I build tools to analyze source code. Such tools have to read the source code files correctly, especially as regards character encodings. For example, "What is the precise string of bytes in a string literal?" (both PHP literals, and HTML text).
My perhaps erroneous understanding is that PHP source files are 8-bit character only (that is, the PHP engine reads them that way [right]?, since they are only supposed to contain 8 bit characters). But, eight bit characters in which encoding? (I presume intended to match ISO-8859-1 (-x?) [can somebody quote chapter and verse?]. That is, an umlaut is intended to be an umlaut, right? Following this, one can write PHP scripts with HTML and strings for most European nations/character sets straightforwardly.
But it is clear this is problematic with Unicode. As far as I can tell, most PHP applications deal with Unicode essentially by having strings containing UTF-8 byte sequences which can be inserted in 8-bit PHP strings. Following this, one can generate scripts whose HTML contains Unicode UTF-8 sequences, if you tell your server you are generating UTF-8 text.
For the above situations, one can read the PHP file as 8-bit character text, and this seems to me to match the language.
What puzzles me are PHP source files encoded as UTF-8 (the Joomla package has ~1800 source files, of which some 10 are UTF-8 and the rest are not). Any (non-ASCII) European characters that show correctly in a UTF-8 rendering are actually encoded as multibyte sequences. I suppose such pages served as UTF-8 will have the HTML rendered correctly. But any string comparisons for European characters or other Unicode characters that apparently render correctly in a text editor simply won't work.

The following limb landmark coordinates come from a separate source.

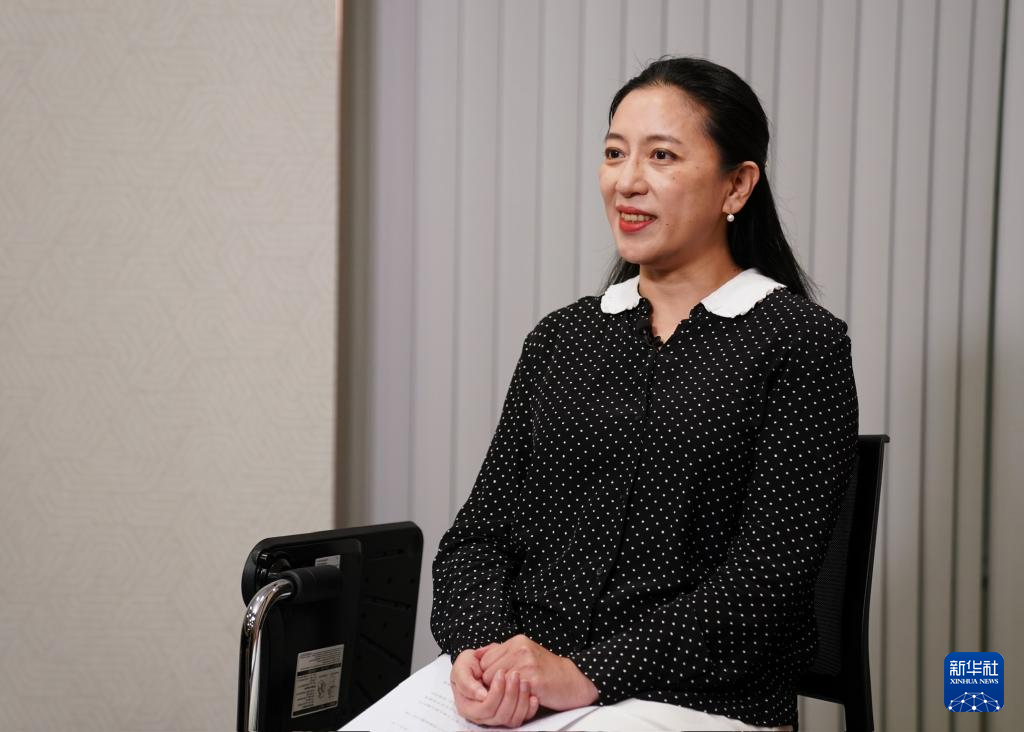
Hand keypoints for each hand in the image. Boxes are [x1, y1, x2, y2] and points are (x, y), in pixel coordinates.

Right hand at [451, 662, 538, 727]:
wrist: (476, 663)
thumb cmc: (467, 665)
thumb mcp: (461, 668)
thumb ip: (466, 682)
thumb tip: (482, 696)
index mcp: (468, 707)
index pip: (486, 708)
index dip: (496, 692)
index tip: (501, 672)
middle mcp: (482, 716)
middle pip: (500, 716)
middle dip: (510, 695)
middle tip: (515, 674)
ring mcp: (496, 716)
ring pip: (512, 720)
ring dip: (521, 700)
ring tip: (524, 681)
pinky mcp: (509, 714)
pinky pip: (521, 719)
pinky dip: (529, 709)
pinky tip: (533, 697)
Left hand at [478, 635, 598, 710]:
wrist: (572, 681)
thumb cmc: (546, 670)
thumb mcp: (524, 653)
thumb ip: (502, 652)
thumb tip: (477, 653)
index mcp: (517, 641)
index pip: (485, 659)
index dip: (487, 674)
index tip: (495, 683)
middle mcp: (520, 649)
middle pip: (487, 672)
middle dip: (492, 685)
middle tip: (504, 691)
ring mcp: (527, 663)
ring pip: (496, 683)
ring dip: (502, 693)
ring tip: (513, 694)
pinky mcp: (533, 679)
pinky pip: (510, 692)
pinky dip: (513, 698)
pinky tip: (523, 697)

And string literals will not contain what they appear to contain. Do programmers use UTF-8 files because that's what editors offer? Are they doing this on purpose? Or is just an accident that doesn't matter for most work?

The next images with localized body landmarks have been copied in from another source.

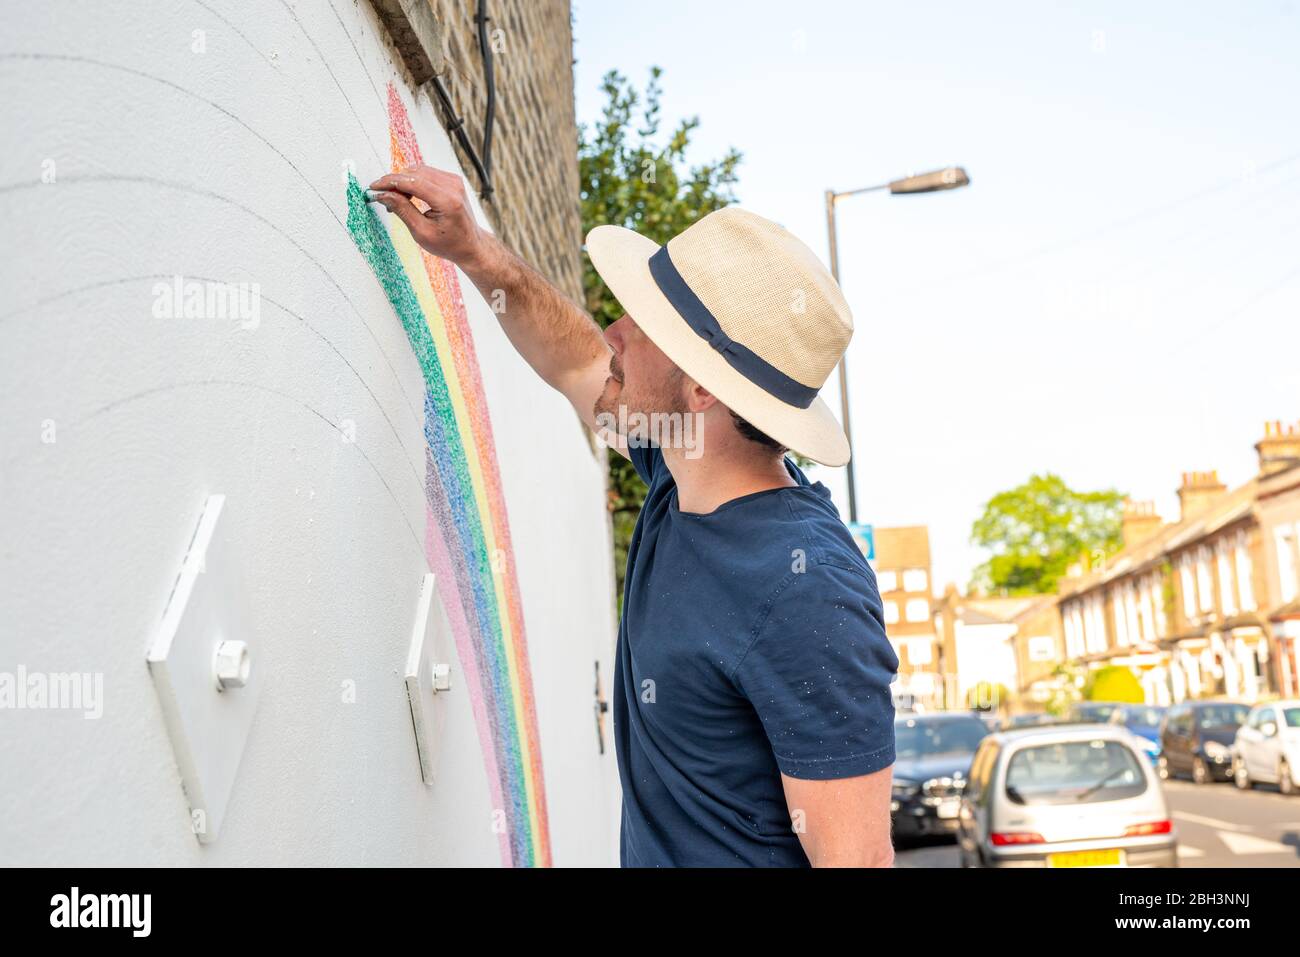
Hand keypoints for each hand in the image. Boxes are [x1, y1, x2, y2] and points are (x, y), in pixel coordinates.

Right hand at [368, 166, 489, 268]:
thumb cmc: (449, 244)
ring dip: (403, 182)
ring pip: (419, 171)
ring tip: (396, 200)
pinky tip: (407, 196)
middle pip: (414, 173)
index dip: (390, 182)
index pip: (412, 181)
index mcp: (447, 200)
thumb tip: (383, 194)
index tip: (374, 187)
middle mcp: (453, 186)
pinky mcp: (452, 180)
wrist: (471, 245)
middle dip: (395, 183)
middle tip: (383, 197)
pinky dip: (413, 181)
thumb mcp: (421, 232)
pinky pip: (426, 173)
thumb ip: (402, 210)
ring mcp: (454, 181)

So, how should one read a PHP source file? (in particular, in what character encoding?) One possible answer is, always as ISO-8859-1 8 bit codes, regardless of the actual content or BOMs (I see a lot UTF-8 BOM-marked PHP files). Another answer is as UTF-8, if so marked.
[Our tools read and write arbitrary encodings. A "trivial" tool is read-file-in-one-character encoding, write identical code points in another encoding. Reading UTF-8 PHP files that way, gets us into trouble writing ISO8859-1 equivalent files, because many UTF-8 code points (e.g., the euro symbol) cannot be encoded in ISO8859-x.]
EDIT Aug 30: We now check PHP files to see if the have UTF-8 BOMs, or appear to have UTF-8 sequences that are all legal. In either of these cases, we read the file as UTF-8; otherwise we read it as ISO8859-1 by default. We now preserve the file encoding if we modify it. (Getting all this right is quite a lot of work). This seems to be a safe strategy, but that may be different than what PHP programmers are expecting.